Who attends, how long
The right QBR has 4-6 attendees, 75-90 minutes. From the vendor: channel manager, SE, marketing manager. From the partner: principal or VP, lead sales rep, customer success lead.
Avoid the trap of inviting every stakeholder. QBRs with 12 attendees produce no decisions. Keep it tight, with named owners. If a topic requires a wider audience, hold a separate focused session.
Standard agenda (75 minutes)
- Trailing quarter recap (15 min): pipeline generated, deals closed, joint marketing activity, customer wins and losses.
- Current quarter pipeline (20 min): top 10 opportunities reviewed, blockers identified, named action items.
- Customer health (10 min): at-risk customers, expansion opportunities, retention signal.
- Joint marketing forward (10 min): next quarter's planned activity, MDF eligibility, named owners.
- Open issues / escalations (10 min): anything blocking, anything requiring vendor or partner exec attention.
- Action items recap (10 min): named owners, due dates, where they will be tracked.
The dashboard (one page, not ten)
A working QBR is anchored on a one-page dashboard. The standard fields:
- Trailing 12-month booked revenue (this partner)
- Open pipeline (count, total value, weighted)
- Average deal size
- Average sales cycle
- Win rate on registered deals
- Active certified reps
- MDF utilization vs allocation
- Customer retention rate (12-month gross)
- Tier (current and target)
One page forces priority. Ten-page dashboards become ignored ritual.
Action item tracking between QBRs
The action items from each QBR live in a shared tracker (the Mutual Action Plan template in the Reseller pack). Each item has a named owner, due date, and status. The first 10 minutes of each subsequent QBR is reviewing the action items from the prior quarter — what shipped, what slipped, what changed.

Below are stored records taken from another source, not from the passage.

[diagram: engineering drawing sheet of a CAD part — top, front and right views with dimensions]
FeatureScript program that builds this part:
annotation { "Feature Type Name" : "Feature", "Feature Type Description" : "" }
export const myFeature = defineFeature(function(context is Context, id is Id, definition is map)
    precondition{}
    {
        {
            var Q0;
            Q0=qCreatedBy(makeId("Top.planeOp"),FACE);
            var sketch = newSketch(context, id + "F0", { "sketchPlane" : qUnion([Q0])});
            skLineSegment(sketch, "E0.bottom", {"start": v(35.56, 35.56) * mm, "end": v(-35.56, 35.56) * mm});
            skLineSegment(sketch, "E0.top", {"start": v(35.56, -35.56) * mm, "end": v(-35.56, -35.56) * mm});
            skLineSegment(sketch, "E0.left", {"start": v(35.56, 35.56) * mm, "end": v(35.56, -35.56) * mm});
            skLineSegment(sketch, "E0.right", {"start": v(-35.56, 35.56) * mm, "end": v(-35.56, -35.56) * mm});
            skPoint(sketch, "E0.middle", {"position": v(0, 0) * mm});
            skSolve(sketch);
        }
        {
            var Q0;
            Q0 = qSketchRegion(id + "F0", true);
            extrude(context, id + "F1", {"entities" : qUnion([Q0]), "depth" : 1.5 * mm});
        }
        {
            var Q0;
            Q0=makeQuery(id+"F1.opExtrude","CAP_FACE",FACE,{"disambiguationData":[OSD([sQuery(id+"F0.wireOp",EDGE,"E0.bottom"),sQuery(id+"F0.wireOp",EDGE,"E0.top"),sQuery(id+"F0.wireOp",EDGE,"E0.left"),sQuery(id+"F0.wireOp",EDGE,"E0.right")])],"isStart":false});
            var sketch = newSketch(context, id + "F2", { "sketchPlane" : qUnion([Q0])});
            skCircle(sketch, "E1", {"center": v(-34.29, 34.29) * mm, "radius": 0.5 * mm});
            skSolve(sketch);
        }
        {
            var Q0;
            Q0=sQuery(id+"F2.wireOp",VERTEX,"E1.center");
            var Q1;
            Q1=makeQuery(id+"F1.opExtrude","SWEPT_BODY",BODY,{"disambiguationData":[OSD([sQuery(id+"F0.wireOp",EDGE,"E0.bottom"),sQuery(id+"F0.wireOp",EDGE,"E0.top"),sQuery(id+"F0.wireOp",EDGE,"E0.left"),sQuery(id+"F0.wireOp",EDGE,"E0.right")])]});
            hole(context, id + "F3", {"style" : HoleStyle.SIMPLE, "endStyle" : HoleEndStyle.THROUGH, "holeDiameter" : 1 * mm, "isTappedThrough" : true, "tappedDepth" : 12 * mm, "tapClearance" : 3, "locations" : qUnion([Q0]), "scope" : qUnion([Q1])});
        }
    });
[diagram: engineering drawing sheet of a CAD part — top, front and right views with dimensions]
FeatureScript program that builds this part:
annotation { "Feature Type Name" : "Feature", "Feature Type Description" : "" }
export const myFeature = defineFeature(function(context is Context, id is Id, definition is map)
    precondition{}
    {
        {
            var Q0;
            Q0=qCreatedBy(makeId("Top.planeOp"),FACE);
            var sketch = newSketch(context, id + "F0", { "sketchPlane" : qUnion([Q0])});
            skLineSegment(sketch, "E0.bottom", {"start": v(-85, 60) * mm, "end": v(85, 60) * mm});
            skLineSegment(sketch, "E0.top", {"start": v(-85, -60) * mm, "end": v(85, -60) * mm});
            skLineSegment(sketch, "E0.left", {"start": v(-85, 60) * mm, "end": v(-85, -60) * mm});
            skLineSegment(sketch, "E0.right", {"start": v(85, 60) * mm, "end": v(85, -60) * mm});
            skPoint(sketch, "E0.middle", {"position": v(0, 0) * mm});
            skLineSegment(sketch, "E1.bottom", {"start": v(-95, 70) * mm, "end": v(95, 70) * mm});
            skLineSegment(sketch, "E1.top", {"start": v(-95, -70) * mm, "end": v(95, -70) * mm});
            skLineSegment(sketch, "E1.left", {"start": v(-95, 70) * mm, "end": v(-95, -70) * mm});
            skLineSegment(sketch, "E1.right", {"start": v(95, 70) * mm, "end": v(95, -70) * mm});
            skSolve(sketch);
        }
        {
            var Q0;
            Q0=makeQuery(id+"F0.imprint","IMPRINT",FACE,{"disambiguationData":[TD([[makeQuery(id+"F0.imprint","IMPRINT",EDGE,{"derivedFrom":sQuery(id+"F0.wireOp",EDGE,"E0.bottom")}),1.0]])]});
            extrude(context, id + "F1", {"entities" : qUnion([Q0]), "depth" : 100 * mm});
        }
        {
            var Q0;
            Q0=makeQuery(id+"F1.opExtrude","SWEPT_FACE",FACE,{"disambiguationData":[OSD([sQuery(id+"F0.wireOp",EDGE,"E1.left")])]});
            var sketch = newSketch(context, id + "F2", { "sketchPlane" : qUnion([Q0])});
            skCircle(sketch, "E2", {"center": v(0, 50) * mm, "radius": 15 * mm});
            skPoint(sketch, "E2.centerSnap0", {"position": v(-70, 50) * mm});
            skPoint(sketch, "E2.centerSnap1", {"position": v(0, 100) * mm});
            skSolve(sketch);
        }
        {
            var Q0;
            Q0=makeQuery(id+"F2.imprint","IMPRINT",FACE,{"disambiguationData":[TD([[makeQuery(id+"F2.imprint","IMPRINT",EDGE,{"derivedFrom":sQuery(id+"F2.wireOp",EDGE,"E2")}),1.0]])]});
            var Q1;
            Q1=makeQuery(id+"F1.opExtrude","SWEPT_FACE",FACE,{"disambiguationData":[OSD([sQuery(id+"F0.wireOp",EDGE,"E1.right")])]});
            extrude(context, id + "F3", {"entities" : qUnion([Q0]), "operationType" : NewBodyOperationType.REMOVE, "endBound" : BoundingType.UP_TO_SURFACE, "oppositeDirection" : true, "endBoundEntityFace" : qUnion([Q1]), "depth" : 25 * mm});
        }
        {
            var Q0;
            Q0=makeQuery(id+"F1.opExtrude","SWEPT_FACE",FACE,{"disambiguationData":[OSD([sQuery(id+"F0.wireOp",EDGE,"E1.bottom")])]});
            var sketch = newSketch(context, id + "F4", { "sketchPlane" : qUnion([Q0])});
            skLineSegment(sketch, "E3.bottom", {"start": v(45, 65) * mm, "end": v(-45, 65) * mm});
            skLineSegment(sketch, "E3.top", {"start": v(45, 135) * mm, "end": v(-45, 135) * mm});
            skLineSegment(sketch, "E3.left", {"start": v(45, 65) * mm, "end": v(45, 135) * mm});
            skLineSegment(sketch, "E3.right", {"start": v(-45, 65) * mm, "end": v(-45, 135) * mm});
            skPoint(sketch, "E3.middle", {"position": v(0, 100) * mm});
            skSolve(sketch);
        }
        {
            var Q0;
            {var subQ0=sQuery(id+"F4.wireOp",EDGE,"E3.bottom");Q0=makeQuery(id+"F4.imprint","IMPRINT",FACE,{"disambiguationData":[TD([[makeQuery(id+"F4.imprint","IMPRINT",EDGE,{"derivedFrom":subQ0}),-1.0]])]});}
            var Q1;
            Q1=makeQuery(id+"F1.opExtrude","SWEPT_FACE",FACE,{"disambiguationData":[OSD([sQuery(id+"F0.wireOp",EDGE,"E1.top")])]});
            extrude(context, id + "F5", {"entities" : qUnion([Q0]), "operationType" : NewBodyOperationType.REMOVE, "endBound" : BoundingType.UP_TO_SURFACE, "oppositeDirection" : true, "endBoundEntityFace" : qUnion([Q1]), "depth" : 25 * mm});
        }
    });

Action items without a tracker disappear. Action items without an owner do not happen. Both rules are non-negotiable for QBRs that produce outcomes.
When the QBR is the wrong meeting
The QBR is a quarterly cadence. It is not the right meeting for urgent escalations, mid-quarter pipeline reviews, or deal-specific support. For those, use weekly office hours or ad-hoc escalation calls. Trying to handle everything in the QBR turns it into a marathon that exhausts both sides.
For Premier-tier partners, supplement the QBR with a monthly 30-minute pipeline review. Below Premier, the QBR plus weekly office hours is enough.